(TEXTE DE LA PAGE):
Contre-visite dans la salle Covid-19 du 4e étage : 9 malades sur 12 lits. Mais ce jour-là, aucune place n’est disponible en réanimation. Dans le secteur médical Covid + de 124 lits, seules 10 places sont vacantes. On doit compter une infirmière et une aide-soignante pour 6 lits. Si le compte n’y est pas, on n’accepte pas plus de patients. Et ce week-end-là, le compte n’y était pas la nuit. Il a suffi d’une infirmière qui n’a pas pu se déplacer pour raison personnelle au dernier moment. La direction des soins fait son maximum pour gérer l’imprévisible. À ces 9 patients s’ajoutent les 10 présents dans l’unité créée de toutes pièces lorsque l’épidémie a pris son envol. Patients qu’on récupère des espaces hospitaliers laissés vacants dans le sillage de la fermeture des lits faute de personnel. Ces unités fonctionnent comme celles des services qui n’ont pas fermé, c’est l’un des miracles de cette réorganisation de crise. Sur les 9 malades présents au 4e, il y a 3 femmes et 6 hommes, la moyenne d’âge est de soixante-quatre ans, le plus jeune a vingt-quatre ans et le plus vieux… est né en septembre 1920. Le Covid a abrasé toute extraterritorialité. Les patients viennent de la proximité, essentiellement du xxe, du xixe, et du 93.
On fait le point sur les entrants du week-end.

(VOS CONSIGNES): Recopiez intégralement le texte sur la salle Covid-19, sans y apporter la moindre modification.

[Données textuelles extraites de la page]
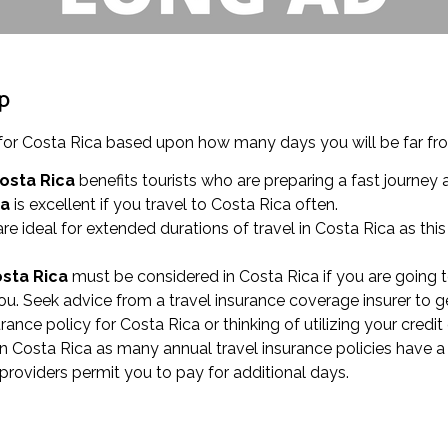
ip
ces for Costa Rica based upon how many days you will be far 
Costa Rica
benefits tourists who are preparing a fast journey a
ca
is excellent if you travel to Costa Rica often.
re ideal for extended durations of travel in Costa Rica as thi
osta Rica
must be considered in Costa Rica if you are going t
u. Seek advice from a travel insurance coverage insurer to g
urance policy for Costa Rica or thinking of utilizing your credi
in Costa Rica as many annual travel insurance policies have a
 providers permit you to pay for additional days.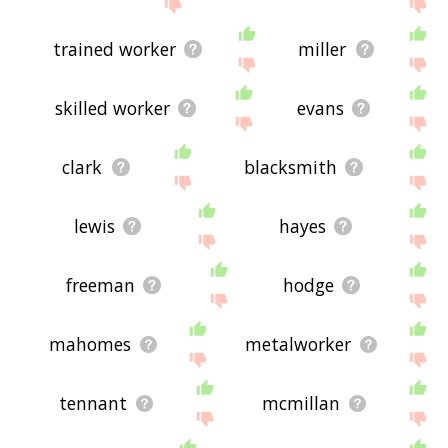
site - I hope it is useful to you! 🐍
trained worker
miller
skilled worker
evans
clark
blacksmith
lewis
hayes
freeman
hodge
mahomes
metalworker
tennant
mcmillan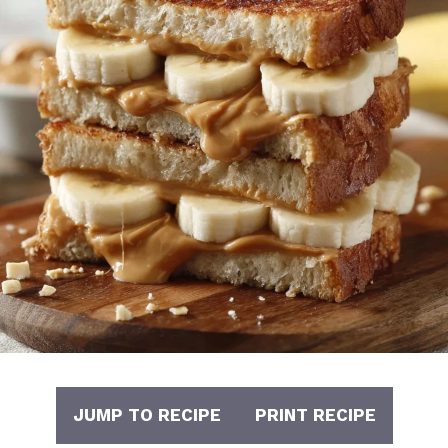
JUMP TO RECIPE
PRINT RECIPE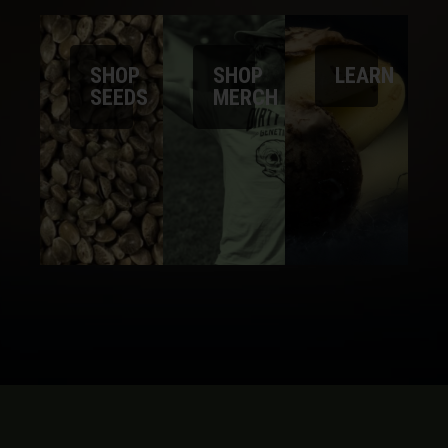
SHOP
SHOP
LEARN
SEEDS
MERCH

(ESPACE DE RÉPONSE):
Contre-visite dans la salle Covid-19 du 4e étage : 9 malades sur 12 lits. Mais ce jour-là, aucune place n’est disponible en réanimation. Dans le secteur médical Covid + de 124 lits, seules 10 places sont vacantes. On doit compter une infirmière et une aide-soignante pour 6 lits. Si le compte n’y est pas, on n’accepte pas plus de patients. Et ce week-end-là, le compte n’y était pas la nuit. Il a suffi d’une infirmière qui n’a pas pu se déplacer pour raison personnelle au dernier moment. La direction des soins fait son maximum pour gérer l’imprévisible. À ces 9 patients s’ajoutent les 10 présents dans l’unité créée de toutes pièces lorsque l’épidémie a pris son envol. Patients qu’on récupère des espaces hospitaliers laissés vacants dans le sillage de la fermeture des lits faute de personnel. Ces unités fonctionnent comme celles des services qui n’ont pas fermé, c’est l’un des miracles de cette réorganisation de crise. Sur les 9 malades présents au 4e, il y a 3 femmes et 6 hommes, la moyenne d’âge est de soixante-quatre ans, le plus jeune a vingt-quatre ans et le plus vieux… est né en septembre 1920. Le Covid a abrasé toute extraterritorialité. Les patients viennent de la proximité, essentiellement du xxe, du xixe, et du 93.
On fait le point sur les entrants du week-end.